Au cœur d'une région

Les cendres et les roseaux

« Vu du Béarn », la chronique d’Olivier Dartigolles. Morbihan, Finistère, Aveyron, Jura, Drôme, Maine-et-Loire, Isère, Vosges…la carte de France brûle. En Gironde, il était toujours là. Enfui dans la terre et la tourbe où la température peut atteindre les 300 degrés. Il était toujours là et il s’est de nouveau manifesté tel un monstre, avalant 7400 hectares supplémentaires dans les landes girondines, avec, depuis la mi-juillet, plus de 35 000 hectares de forêts et d’espaces végétaux partis en fumée lors de ce feu gigantesque. Plus rien ne sera comme avant. 

Alors les pompiers, les populations, les élus locaux et les bénévoles mobilisés pour organiser la solidarité humaine – notre société est belle et fraternelle dans de tels moments -, scrutent le ciel et espèrent la pluie. Que les orages d’été viennent enfin et qu’ils apportent un peu d’humidité. Mais sans la foudre. Ici, on a la connaissance de la forêt et de la météo. On sait qu’il faudra attendre les pluies d’automne pour véritablement en finir. Pour l’éteindre. Pour cette année…

Lors d’un plateau télé, j’ai pu m’entretenir avec Jean-Luc Gleyse, président du Département de la Gironde et du SDIS 33 (service départemental d’incendie et de secours). Sa parole est précise.
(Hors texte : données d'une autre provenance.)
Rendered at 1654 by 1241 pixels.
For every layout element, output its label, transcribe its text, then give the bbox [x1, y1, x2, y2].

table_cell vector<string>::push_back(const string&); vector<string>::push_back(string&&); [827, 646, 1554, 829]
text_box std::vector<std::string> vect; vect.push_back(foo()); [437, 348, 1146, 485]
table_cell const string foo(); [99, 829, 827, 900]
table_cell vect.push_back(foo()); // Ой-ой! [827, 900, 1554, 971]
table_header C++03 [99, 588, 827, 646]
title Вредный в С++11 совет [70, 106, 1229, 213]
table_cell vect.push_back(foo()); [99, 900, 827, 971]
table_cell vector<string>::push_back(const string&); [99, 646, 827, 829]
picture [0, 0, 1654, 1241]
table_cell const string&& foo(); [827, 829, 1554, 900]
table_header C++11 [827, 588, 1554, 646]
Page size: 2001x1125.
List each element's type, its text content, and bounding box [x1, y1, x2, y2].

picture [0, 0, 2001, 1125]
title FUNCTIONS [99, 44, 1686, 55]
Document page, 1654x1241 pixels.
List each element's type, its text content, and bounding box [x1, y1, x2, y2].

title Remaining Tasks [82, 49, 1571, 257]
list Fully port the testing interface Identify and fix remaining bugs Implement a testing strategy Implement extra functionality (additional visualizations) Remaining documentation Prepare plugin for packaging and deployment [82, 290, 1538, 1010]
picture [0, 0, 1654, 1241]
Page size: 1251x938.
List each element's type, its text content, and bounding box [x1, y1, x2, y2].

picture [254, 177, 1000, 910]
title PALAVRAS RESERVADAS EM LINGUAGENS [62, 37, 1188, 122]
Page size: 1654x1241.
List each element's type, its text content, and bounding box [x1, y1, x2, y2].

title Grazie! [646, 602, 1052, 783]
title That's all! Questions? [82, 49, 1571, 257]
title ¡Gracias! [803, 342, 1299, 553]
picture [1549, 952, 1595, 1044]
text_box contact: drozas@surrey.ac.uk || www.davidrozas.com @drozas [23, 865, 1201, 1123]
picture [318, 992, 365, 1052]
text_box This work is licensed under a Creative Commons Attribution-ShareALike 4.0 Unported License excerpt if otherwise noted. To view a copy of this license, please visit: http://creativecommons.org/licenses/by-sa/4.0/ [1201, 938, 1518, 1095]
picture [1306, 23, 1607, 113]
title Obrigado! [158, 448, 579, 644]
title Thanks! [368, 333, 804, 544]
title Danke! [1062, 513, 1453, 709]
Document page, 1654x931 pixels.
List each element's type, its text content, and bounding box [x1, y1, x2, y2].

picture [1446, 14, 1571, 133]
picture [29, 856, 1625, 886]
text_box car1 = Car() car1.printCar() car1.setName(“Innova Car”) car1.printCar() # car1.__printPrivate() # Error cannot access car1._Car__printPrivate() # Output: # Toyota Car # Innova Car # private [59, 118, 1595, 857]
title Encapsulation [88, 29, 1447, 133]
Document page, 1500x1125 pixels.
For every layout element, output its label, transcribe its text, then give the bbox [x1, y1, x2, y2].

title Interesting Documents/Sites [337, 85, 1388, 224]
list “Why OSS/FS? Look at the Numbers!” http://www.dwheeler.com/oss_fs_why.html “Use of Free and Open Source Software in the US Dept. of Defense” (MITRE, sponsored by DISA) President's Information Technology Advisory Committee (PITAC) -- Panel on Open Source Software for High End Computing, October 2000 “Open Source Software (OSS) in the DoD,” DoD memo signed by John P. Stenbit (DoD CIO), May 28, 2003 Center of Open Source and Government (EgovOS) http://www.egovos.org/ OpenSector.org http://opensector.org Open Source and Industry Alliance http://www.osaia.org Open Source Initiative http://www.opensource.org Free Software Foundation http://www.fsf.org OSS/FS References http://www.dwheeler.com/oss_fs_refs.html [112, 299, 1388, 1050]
Alors qu’il peut y avoir bien des « bavardages » et même des bêtises dans le traitement médiatique consacré aux incendies, l’élu dresse un diagnostic, pose des enjeux (à moyen et long terme) et avance des solutions. Au détour d’une phrase, il indique aussi qu’il n’a pas reçu de réponse à sa lettre ouverte de la mi-juillet à Emmanuel Macron, co-signée avec Xavier Fortinon, président du Département des Landes. 

Les deux élus ont pointé les limites du modèle de financement des SDIS, dont les ressources relèvent essentiellement des Départements, des établissements de coopérations intercommunales et des communes. L’assiette sur laquelle se fixe le financement des secours n’a pas évolué en 20 ans. Il s’agit, et en urgence, de refonder le modèle de protection civile français. L’autre question traitée dans cette lettre ouverte est le renforcement de la force aérienne nationale de la Sécurité civile. On le sait aujourd’hui : tout se joue dans notre capacité à intervenir rapidement, dès le feu naissant. Nous avons besoin d’appareils et d’en assurer la maintenance, de recruter des pilotes, d’améliorer les conditions de travail de ces pilotes, des techniciens et des agents de piste. Il n’est plus envisageable de ne pas avoir une flotte positionnée dans la Nouvelle-Aquitaine afin de protéger le massif forestier de résineux le plus important d’Europe.

Emmanuel Macron vient d’annoncer une réunion, à la rentrée, avec tous les acteurs concernés pour « ouvrir les travaux sur l’évolution du modèle de prévention et de lutte contre les incendies ». Il ne faudra pas une simple « communication », un nouveau grand débat-bla-bla, mais un véritable plan national, doté de moyens, d’objectifs précis, en capacité de mener les politiques publiques de prévention et de lutte répondant aux besoins pour l’homme, la nature et la biodiversité. Il y a tant à faire. Avec un compte-à-rebours climatique qui, lui, ne tergiverse pas. Il va très vite. 

Dans le « Journal du dimanche » de ce week-end, Jean-Luc Gleyse parle de résilience. Et d’espoir : « j’ai vu dans les cendres, déjà, des roseaux renaître ».